A few weeks ago I received an invitation to talk about "employability" to a group of final year university students. I was pretty chuffed and have crossed off another of my 2014 goals -"Speak/present at 3 different events during the year, either on improving your career, being a full time working mum who travels a lot or something HR related." I have now spoken at 2 events which is pretty cool!

Employability - the ability to get employed, is a pretty hot topic for students. It can be hard to secure that first role when you effectively have no experience and no idea how the degree, which you have worked hard for, will translate into the workplace. I had no idea what I wanted to do when I finished my first degree and certainly no idea how I was going to get a job to go with it.

The thing is, the stuff I spoke about to these students applies to anyone, in particular if you are trying to change the focus of your career. This is what I spoke about:

How important is your degree? 

Well it is and it isn't. It's SO important and also not so much. How does this work? A tertiary qualification is a great thing to have in that it shows you can stick at something, juggle priorities, think critically and argue your point, present, and hopefully write well. All good things. However a degree without any kind of work experience can be a bit empty.

I've done quite a long post on this topic, which you can read about here.

What is your purpose?
I have written a bit about this topic. Do you understand your why? and Working out your purpose: 3 ways

The thing is though, do students finishing their undergraduate degree know what they want to do with their career? The question was asked of the group I presented to and around a third did. Great. Awesome. Not sure I believe them but great, awesome. Of course there are some people who know at 16, 18 and 20 what their passion and purpose is, but really, I think that's pretty rare.

So for those who don't know your purpose, I think that's pretty normal. I think you need a bit of life experience to work this out. You need to have worked in a few crappy jobs (even to work out what you don't want to do) and learnt a bit more about yourself. If you have been in the workforce for a bit the only way to work out what you think you want to do is to try lots of things, think about what makes you happy and what doesn't, and get some feedback. Hop to it!

Developing your skills
If you don't know your purpose and someone has told you that your degree may not be that important (me) what do you do? Well get a job. Some sort of job. Particularly if you haven't worked during your degree. I reckon working is better than not working, even if you are doing something you don't love. The trick is to understand what you can learn from that job. When I finished my undergraduate degree I took at job in retail. I knew that I didn't want to work in retail long term but I was lucky enough to be offered a place in the company management development program. I thought that would be a good experience and it was. I also knew that retail would help me develop communication skills, conflict management skills and I would have an income while I worked out what I really wanted to do. 

When developing skills it's also important to think about breadth and depth in your career. Experiences in different size organisations and in roles that give you experiences across organisations and also deep in a particular area, are great for your career.

Social media: friend or foe?

I love social media, as many people do. Tools such as Instagram, Twitter, Facebook and more, help us to stay connected, inspire and keep us informed. However......when trying to get that coveted first job out of uni, or the next step in our career, social media may not be your friend.

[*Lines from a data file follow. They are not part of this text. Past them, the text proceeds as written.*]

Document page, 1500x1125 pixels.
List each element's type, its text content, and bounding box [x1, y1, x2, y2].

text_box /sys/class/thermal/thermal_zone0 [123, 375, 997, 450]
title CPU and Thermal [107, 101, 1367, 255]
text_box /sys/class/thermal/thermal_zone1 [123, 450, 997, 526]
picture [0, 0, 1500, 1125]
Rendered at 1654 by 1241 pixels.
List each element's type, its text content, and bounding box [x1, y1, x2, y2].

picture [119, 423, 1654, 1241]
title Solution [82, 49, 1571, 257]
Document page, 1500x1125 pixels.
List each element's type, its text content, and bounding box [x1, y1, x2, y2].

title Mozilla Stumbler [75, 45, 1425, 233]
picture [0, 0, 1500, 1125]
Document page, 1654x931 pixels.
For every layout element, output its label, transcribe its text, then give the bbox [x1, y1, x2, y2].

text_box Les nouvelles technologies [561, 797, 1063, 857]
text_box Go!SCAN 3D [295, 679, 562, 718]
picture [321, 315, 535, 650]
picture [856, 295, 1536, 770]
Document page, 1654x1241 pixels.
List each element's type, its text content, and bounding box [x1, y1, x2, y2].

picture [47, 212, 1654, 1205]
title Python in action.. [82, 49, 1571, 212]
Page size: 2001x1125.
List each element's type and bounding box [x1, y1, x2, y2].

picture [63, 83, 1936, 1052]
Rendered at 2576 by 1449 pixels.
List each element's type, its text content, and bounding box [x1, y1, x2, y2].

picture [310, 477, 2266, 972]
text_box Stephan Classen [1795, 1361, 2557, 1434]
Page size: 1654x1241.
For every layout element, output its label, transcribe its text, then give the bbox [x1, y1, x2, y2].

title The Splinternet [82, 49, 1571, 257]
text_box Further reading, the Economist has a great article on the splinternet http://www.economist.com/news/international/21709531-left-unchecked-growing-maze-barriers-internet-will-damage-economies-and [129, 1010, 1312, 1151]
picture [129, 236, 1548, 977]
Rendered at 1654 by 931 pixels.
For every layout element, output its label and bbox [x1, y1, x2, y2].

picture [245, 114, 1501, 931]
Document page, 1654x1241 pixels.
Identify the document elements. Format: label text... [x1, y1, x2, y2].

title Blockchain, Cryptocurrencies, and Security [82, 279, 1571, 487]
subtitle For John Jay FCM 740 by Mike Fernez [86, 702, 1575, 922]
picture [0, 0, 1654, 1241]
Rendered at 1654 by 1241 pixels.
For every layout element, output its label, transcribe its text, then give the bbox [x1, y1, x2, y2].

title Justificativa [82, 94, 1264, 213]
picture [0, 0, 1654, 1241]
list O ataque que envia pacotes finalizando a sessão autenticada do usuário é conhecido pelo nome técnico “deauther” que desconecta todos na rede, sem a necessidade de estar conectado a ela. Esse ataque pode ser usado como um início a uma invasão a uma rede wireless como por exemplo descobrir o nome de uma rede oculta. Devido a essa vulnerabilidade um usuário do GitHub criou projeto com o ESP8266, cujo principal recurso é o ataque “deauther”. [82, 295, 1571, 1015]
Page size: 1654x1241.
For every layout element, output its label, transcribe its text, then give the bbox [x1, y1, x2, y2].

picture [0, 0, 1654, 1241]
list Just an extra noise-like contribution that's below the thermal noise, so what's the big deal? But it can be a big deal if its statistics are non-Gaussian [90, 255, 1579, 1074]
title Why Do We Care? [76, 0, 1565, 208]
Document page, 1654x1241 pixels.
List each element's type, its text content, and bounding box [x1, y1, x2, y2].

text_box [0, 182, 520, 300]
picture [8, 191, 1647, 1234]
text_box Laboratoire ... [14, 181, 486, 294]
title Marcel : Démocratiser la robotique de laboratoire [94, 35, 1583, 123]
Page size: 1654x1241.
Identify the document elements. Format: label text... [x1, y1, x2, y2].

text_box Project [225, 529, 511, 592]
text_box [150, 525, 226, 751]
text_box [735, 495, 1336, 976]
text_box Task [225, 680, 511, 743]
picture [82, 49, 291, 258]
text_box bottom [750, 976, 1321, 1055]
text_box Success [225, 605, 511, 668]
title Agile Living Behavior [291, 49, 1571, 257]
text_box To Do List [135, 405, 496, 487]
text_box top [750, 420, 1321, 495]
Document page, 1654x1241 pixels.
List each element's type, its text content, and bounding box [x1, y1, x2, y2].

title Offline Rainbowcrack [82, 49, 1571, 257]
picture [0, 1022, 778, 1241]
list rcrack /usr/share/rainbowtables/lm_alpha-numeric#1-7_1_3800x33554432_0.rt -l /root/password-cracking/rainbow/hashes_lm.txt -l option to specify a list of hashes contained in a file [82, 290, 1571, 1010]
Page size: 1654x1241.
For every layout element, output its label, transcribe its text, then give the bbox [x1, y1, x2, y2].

When helping managers recruit people into their team, they are sometimes tempted to do some extra research. Privacy legislation says we can only collect information on candidates that is relevant to the role we are recruiting for. In this context, checking out someone's Linkedin profile is OK. Trawling through their Facebook page, is not.

My advice is make sure your Linkedin profile is complete, up-to-date and presents you in the most professional light. Use a high quality photo, preferably taken by an actual photographer (not your friend using an iPhone) and have it cropped so it looks good on Linkedin. A head and shoulders shot is your best bet. Photos taken "out on the town" while you were drinking cocktails (where you have cropped out most of the person with their arm around you ) is NOT appropriate for Linked in. Just saying. 

What else?.....lock down your other social media accounts if they contain photos and information that is not relevant to your job or career. What I mean is, find the privacy setting and make sure only people you let see your profile can see it. Maybe you don't have anything too exciting on your Facebook page: what you ate for lunch; how many km's you walked today...but think about it from an employers point of view (who shouldn't be looking at your page but they will). I don't do anything exciting on social media but I probably follow some people and businesses that my employers may not want to be associated with. Think about it.